An individual who did work for Hacking Team was in contact with hackers working for a terrorist organization, and disgruntled employees—who deny the charge—were planning to sell an antidote to the spyware vendor’s surveillance software, an Italian newspaper reported Friday.
A general in the Italian foreign intelligence service (AISE), identified as “G” in internal emails published by WikiLeaks three weeks ago, told Hacking Team CEO David Vincenzetti that “an ex-collaborator of Hacking Team is working with foreign hackers who collaborate with terrorist organizations,” according to Il Fatto Quotidiano.
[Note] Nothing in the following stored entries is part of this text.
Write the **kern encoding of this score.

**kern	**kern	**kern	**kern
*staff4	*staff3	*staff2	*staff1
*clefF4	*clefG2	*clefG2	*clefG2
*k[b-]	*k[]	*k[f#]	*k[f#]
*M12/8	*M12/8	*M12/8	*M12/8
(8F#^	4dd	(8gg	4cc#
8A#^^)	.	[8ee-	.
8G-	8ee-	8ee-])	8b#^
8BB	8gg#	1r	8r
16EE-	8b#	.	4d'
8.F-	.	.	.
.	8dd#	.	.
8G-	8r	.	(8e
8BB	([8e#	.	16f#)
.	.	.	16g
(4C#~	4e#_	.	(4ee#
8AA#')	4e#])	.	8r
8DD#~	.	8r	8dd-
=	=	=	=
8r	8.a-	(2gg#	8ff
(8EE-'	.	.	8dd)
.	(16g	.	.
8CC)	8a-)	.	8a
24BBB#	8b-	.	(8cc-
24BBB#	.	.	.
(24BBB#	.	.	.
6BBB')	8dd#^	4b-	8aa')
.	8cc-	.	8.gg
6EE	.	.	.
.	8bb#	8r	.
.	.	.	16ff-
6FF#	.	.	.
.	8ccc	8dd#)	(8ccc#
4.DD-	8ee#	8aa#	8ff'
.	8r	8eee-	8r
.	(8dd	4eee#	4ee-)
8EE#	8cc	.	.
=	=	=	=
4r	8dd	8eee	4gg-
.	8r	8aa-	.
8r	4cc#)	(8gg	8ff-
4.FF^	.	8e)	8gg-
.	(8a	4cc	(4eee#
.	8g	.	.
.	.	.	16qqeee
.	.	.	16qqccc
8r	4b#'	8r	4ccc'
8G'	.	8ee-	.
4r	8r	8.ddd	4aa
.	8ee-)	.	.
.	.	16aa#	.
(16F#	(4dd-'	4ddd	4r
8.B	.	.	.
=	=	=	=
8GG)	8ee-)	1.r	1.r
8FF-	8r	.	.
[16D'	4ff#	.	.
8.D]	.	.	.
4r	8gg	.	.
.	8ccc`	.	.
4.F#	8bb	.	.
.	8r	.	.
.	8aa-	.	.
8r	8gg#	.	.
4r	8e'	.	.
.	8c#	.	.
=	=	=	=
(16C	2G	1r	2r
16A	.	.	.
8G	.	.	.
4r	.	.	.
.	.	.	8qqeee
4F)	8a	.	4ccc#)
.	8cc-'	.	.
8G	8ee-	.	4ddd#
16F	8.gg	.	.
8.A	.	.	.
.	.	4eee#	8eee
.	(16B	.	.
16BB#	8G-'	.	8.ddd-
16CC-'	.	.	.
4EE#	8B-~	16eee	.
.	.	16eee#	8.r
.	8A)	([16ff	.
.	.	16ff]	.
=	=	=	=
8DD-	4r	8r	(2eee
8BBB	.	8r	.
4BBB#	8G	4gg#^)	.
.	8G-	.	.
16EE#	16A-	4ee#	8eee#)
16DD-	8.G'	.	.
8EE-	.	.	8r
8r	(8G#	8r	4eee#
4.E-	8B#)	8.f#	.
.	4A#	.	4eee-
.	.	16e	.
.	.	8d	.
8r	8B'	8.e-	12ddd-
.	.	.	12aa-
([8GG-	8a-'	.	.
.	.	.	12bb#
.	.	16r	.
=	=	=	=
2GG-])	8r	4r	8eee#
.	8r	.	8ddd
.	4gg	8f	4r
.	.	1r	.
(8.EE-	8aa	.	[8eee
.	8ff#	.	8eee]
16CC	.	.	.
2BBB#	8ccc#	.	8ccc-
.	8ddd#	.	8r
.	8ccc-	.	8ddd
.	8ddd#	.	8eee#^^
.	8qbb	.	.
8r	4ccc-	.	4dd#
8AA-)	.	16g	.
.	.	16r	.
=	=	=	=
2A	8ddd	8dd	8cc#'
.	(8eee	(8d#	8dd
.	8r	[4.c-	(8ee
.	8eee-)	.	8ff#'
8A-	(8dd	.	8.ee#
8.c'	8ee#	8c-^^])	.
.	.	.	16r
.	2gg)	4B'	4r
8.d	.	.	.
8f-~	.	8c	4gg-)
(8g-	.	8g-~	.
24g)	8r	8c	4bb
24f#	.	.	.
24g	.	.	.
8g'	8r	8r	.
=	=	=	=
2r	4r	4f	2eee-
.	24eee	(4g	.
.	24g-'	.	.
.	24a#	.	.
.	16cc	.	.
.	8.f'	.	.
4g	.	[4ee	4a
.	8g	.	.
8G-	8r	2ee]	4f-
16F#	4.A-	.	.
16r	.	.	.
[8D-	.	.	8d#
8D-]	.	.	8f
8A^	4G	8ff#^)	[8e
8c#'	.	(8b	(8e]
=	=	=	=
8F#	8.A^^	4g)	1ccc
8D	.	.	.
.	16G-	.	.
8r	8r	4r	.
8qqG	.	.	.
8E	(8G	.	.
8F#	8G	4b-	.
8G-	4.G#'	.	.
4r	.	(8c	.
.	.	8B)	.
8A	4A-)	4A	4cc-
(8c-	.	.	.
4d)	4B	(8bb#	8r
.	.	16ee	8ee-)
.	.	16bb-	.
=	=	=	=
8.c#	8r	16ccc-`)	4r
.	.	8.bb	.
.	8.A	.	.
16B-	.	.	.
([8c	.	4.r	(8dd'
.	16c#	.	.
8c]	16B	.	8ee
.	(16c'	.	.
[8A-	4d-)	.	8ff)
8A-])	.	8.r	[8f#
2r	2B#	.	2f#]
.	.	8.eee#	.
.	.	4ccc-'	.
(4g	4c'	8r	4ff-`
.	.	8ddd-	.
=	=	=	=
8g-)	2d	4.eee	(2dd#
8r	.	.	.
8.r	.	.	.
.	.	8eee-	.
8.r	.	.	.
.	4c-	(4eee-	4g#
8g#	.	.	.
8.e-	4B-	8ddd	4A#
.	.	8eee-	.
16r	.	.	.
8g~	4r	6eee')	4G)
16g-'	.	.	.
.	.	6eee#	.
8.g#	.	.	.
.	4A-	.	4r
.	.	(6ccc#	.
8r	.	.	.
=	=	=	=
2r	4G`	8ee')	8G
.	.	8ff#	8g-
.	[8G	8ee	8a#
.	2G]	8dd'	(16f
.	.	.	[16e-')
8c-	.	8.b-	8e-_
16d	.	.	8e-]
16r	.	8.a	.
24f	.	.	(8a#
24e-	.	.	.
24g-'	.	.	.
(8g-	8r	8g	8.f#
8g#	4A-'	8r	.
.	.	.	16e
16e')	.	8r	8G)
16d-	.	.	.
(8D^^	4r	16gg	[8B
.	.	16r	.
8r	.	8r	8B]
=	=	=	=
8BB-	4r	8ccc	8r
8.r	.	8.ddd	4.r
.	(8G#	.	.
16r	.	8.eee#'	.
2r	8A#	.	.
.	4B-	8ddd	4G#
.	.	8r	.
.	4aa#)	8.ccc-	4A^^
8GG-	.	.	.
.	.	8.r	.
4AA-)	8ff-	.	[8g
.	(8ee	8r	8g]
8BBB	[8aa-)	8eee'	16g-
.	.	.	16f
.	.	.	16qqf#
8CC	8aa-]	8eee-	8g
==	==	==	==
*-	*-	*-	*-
Hacking Team, a Milan-based company that sold surveillance software to law enforcement agencies around the world and was criticized for helping oppressive regimes crack down on their political opponents, suffered a disastrous security breach at the beginning of July, with 400 GB of confidential information eventually dumped online.
Two employees had left the company and were suspected of planning to market their own antidote to HT’s “Galileo” Remote Control System, which exploited zero day vulnerabilities to monitor the devices of targeted individuals, the paper said. Among potential customers for the anti-HT technology were two Pakistani businessmen, who were prepared to invest US $500,000 in the venture, it said.
Il Fatto identified the two former employees and said both were recently questioned by Milan public prosecutor Alessandro Gobbis, at their own request, and both have denied any plans to sell tools to counter HT’s spyware.
In one email Vincenzetti describes one as a senior Windows developer and “capable of creating a small software able to detect our backdoor in the Windows environment”. The person suspected of terrorist links was one of the most senior developers for Android. If the two were to collaborate, Vincenzetti wrote, “the antidote could be effective for the two most widely used operating systems in the world.”
Another secret service officer, a colonel identified in the emails as “C”, asked Vincenzetti for a detailed account of the suspects’ activities while at HT, to provide him with “a summary description of the damage that the two might cause to Hacking Team.”
Public exposure of Hacking Team’s activities has interfered with Italian police anti-terrorism investigations, in one case forcing authorities to bring forward planned arrests, the head of the police, Alessandro Pansa, told a parliamentary committee responsible for secret service oversight, on Thursday.
Police were using HT software to monitor the computers of Lassad Briki, a Tunisian, and Muhammad Waqase, from Pakistan, who were arrested July 22 on suspicion of planning a terrorist attack on a joint U.S.-Italian military air base at Ghedi in northern Italy. Those arrests were brought forward because of the public exposure of HT’s spyware, Pansa told the committee.
Some suspects activated anti-virus protection after learning of Hacking Team’s law enforcement activities, and surveillance operations were suspended out of concern that suspects, aware they were being monitored, would disseminate false leads, Pansa said.
HT surveillance technology was also being used to target corruption in the civil service and organized crime, the police chief said. It had been in use by the Italian police since 2004.
Attempts to obtain comment from Hacking Team on Friday evening were unsuccessful.